__TASK DETAILS__. Your answer should consist only of the lines from the line containing "left elbow: (219, 407)" through the last line below, each repeated exactly.

(Landmark coordinate records)
= = = = =

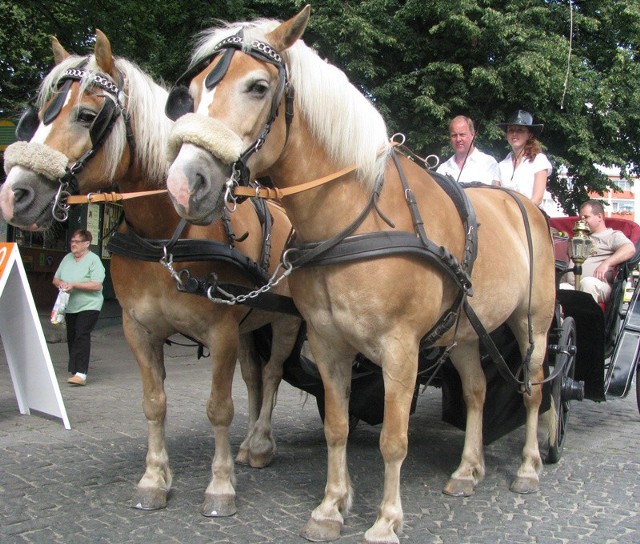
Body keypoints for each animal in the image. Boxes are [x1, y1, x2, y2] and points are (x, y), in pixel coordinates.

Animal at [0, 29, 302, 520]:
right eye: (37, 118)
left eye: (86, 115)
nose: (14, 194)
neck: (166, 235)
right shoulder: (139, 329)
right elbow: (154, 403)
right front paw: (154, 479)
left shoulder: (220, 331)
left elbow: (219, 407)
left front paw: (220, 487)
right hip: (248, 324)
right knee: (255, 377)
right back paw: (248, 444)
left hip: (286, 321)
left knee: (273, 373)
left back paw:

= = = = =

__RESPONSE FOR THIS EXERCISE__.
left elbow: (219, 407)
left front paw: (220, 487)
right hip: (248, 324)
right knee: (255, 377)
right back paw: (248, 444)
left hip: (286, 321)
left knee: (273, 373)
left back paw:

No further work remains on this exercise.